The recent concerns and complaints over the natural gas storage well leak in the Porter Ranch area of Los Angeles has been a big news story. However, most if not all of the symptoms that people reported don’t match the known symptoms of exposure to the chemicals involved. Methane – the main ingredient in natural gas – is not toxic. Meanwhile, tert-butyl mercaptan, the odorant added to the gas (so you know when you have a gas leak, so you don’t have an explosion and/or fire), is not known to cause bloody noses or most all of the symptoms reported by the residents there. The remainder of the chemicals of potential concern from the leak (notably benzene) were at insignificant, trace levels.
The level of tert-butyl mercaptan that most people can smell is less than 1 part per billion (ppb), whereas the level that NIOSH says is safe for the workplace to avoid chronic disease (meaning, for an over 30 year career length exposure), is 500 ppb. I’m sure that the level public health officials were using to gauge the safety of the Porter Ranch leak was lower than this (I believe I saw 100 ppb at one point and have not been able to relocate that info). In any event, the monitoring found that the levels weren’t unsafe and were reportedly at very low levels, albeit levels that were high enough that people could still smell it, which is really quite low (<1 ppb).
So what gives? How come people report all these symptoms at such low levels? A Ph.D. toxicologist from UCSD once gave me the very memorable example of the smell of vomit. When people smell vomit, they want to vomit. It’s a disgusting, rank smell. But it’s not toxic.

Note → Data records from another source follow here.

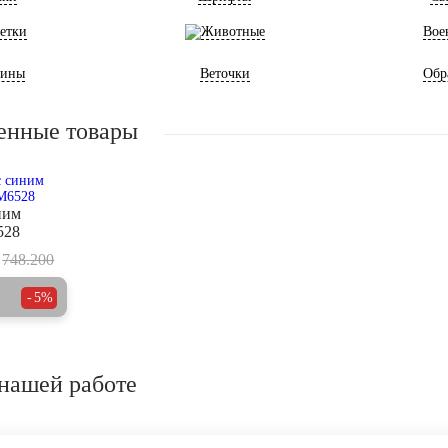
етки
Животные
Вое
ины
Веточки
Обр
енные товары
ним
528
748.200
5%
нашей работе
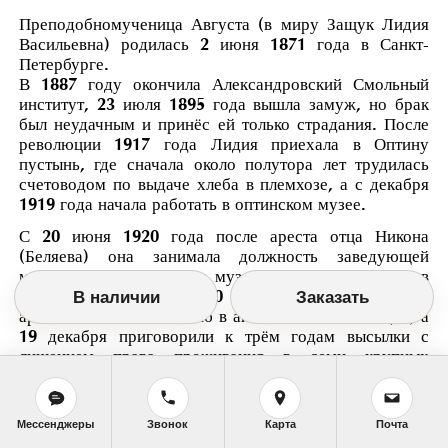
Преподобномученица Августа (в миру Защук Лидия
Васильевна) родилась 2 июня 1871 года в Санкт-
Петербурге.
В 1887 году окончила Александровский Смольный
институт, 23 июля 1895 года вышла замуж, но брак
был неудачным и принёс ей только страдания. После
революции 1917 года Лидия приехала в Оптину
пустынь, где сначала около полутора лет трудилась
счетоводом по выдаче хлеба в племхозе, а с декабря
1919 года начала работать в оптинском музее.
С 20 июня 1920 года после ареста отца Никона
(Беляева) она занимала должность заведующей
музеем. После закрытия музея Лидия перебралась в
город Козельск, где 10 августа 1927 года её
В наличии
Заказать
арестовали по обвинению в антисоветской агитации, а
19 декабря приговорили к трём годам высылки с
лишением права проживания в семи крупных
населенных пунктах страны. После освобождения она
переехала в Тулу и в 1934 году была пострижена в
монахини с именем Августа, посвящена в схиму и
Мессенджеры
Звонок
Карта
Почта
назначена игуменьей подпольного женского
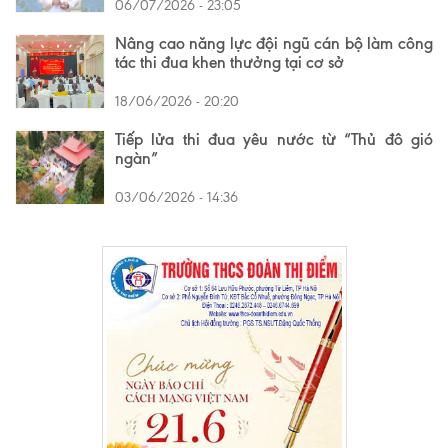
06/07/2026 - 23:05
Nâng cao năng lực đội ngũ cán bộ làm công
tác thi đua khen thưởng tại cơ sở
18/06/2026 - 20:20
Tiếp lửa thi đua yêu nước từ “Thủ đô gió
ngàn”
03/06/2026 - 14:36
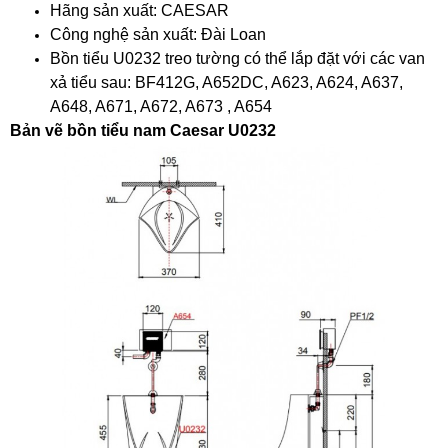
Hãng sản xuất: CAESAR
Công nghệ sản xuất: Đài Loan
Bồn tiểu U0232 treo tường có thể lắp đặt với các van
xả tiểu sau: BF412G, A652DC, A623, A624, A637,
A648, A671, A672, A673 , A654
Bản vẽ bồn tiểu nam Caesar U0232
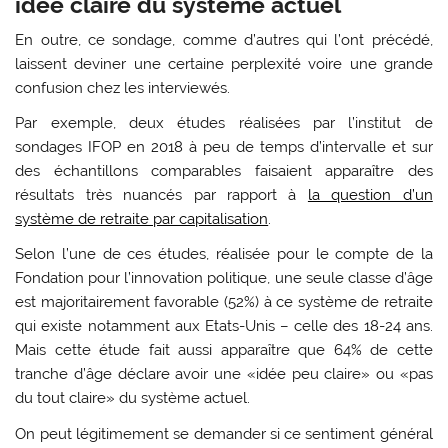
idée claire du système actuel
En outre, ce sondage, comme d’autres qui l’ont précédé,
laissent deviner une certaine perplexité voire une grande
confusion chez les interviewés.
Par exemple, deux études réalisées par l’institut de
sondages IFOP en 2018 à peu de temps d’intervalle et sur
des échantillons comparables faisaient apparaître des
résultats très nuancés par rapport à
la question d’un
système de retraite par capitalisation
.
Selon l’une de ces études, réalisée pour le compte de la
Fondation pour l’innovation politique, une seule classe d’âge
est majoritairement favorable (52%) à ce système de retraite
qui existe notamment aux Etats-Unis – celle des 18-24 ans.
Mais cette étude fait aussi apparaître que 64% de cette
tranche d’âge déclare avoir une «idée peu claire» ou «pas
du tout claire» du système actuel.
On peut légitimement se demander si ce sentiment général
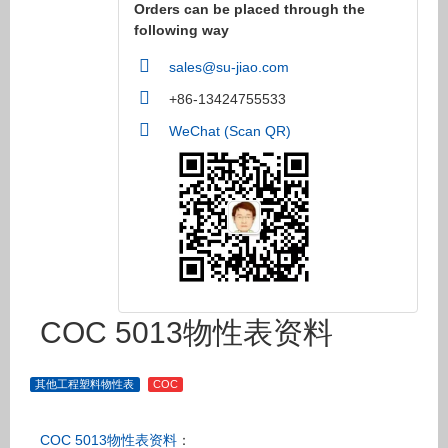
Orders can be placed through the
following way
sales@su-jiao.com
+86-13424755533
WeChat (Scan QR)
COC 5013物性表资料
其他工程塑料物性表
COC
COC 5013
资料
：
物性表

Something happens in our brains that when we smell something awful or unusual – we react. The worse the smell, the worse the reaction. It doesn’t mean it’s necessarily toxic, like in the case of Porter Ranch. It’s part of our programming (probably with a natural selection benefit) to be grossed out by a nasty odor – even to the extent of having symptoms. Some people might call this “psychosomatic,” which Webster’s defines as “of, relating to, involving, or concerned with bodily symptoms caused by mental or emotional disturbance,” but I tend to think this is a little insulting to the poor person experiencing the symptoms – more or less telling them that it is all in their mind and that they are crazy. I think I like the term “sub cognitive” or “instinctive” reaction better. Maybe we need to coin a whole new term to define the phenomenon.

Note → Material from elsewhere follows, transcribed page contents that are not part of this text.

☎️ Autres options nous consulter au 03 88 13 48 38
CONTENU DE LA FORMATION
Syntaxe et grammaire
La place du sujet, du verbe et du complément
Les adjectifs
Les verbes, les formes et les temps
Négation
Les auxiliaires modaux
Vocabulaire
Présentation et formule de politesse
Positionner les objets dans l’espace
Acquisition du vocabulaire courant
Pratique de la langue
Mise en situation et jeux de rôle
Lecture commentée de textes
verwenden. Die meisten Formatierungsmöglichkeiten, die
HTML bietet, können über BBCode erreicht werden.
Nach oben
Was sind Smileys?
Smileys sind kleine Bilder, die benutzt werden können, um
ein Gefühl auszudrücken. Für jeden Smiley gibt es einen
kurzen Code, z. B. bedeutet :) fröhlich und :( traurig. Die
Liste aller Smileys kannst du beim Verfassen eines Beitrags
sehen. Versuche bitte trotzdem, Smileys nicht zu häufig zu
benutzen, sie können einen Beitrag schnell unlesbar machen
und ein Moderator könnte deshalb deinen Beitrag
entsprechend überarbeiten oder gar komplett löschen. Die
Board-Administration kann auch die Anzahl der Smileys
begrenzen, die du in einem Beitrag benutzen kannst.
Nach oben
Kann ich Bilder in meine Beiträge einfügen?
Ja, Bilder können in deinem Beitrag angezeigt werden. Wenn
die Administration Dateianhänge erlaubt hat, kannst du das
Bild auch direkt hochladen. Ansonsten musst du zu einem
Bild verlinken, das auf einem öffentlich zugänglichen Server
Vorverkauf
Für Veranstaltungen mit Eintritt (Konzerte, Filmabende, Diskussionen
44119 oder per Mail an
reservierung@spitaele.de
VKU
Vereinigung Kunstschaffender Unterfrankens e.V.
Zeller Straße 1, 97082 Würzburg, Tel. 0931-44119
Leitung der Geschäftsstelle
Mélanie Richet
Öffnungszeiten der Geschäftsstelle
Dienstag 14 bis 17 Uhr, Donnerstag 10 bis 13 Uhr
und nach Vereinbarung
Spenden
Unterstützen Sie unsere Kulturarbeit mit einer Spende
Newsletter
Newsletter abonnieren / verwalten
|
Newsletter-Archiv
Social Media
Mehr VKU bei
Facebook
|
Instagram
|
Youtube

Years ago, when I was employed as a Health and Safety Manager in aerospace, I dealt with a frustrating mercaptan problem that was part of a manufacturing process. Whenever the employees used the compound containing mercaptans, people would freak out and walk off the job. They’d claim we were trying to kill them and give them cancer. Emotions ran high, and some employees reported experiencing symptoms, which similar to that discussed here – were not related to the mercaptan’s known toxicology. Meanwhile, all our monitoring showed that levels were far below any level of concern. We were transparent about our sampling process and the results, but the employees were still not satisfied about the safety of the work. In the end, we ended up moving the work to the graveyard shift when less people were around, and asking only volunteers to do the smelly work. That seemed to work and production was able to continue.

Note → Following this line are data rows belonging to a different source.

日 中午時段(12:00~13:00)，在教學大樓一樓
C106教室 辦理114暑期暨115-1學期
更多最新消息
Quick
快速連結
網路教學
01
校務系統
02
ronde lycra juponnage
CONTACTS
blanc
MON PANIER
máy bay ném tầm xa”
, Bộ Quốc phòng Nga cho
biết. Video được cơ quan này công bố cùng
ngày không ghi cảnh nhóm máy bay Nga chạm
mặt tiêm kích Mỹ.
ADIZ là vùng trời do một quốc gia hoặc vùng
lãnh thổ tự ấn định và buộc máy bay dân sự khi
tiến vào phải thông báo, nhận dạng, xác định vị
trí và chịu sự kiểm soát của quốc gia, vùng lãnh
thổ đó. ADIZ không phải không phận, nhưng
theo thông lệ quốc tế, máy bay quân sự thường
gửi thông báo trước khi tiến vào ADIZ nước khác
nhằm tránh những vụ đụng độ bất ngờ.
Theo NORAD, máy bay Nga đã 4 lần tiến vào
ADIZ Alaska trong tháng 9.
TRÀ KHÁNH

Throughout my practice, I’ve had to deal with several situations where folks have reacted to bad smells that have made them feel sick at levels far below that known to be toxic. At the end of the day, if you are the employer, landlord, or gas company that owns the source of the smell, you’ve got a problem. Regardless if it is not at toxic levels, you’ve still got people upset, non-productive, and screaming at you that they are ill. You need to deal with it and work with people best you can to minimize concerns and allay fears.
In any event, I’ll never forget the example of “the smell of vomit.”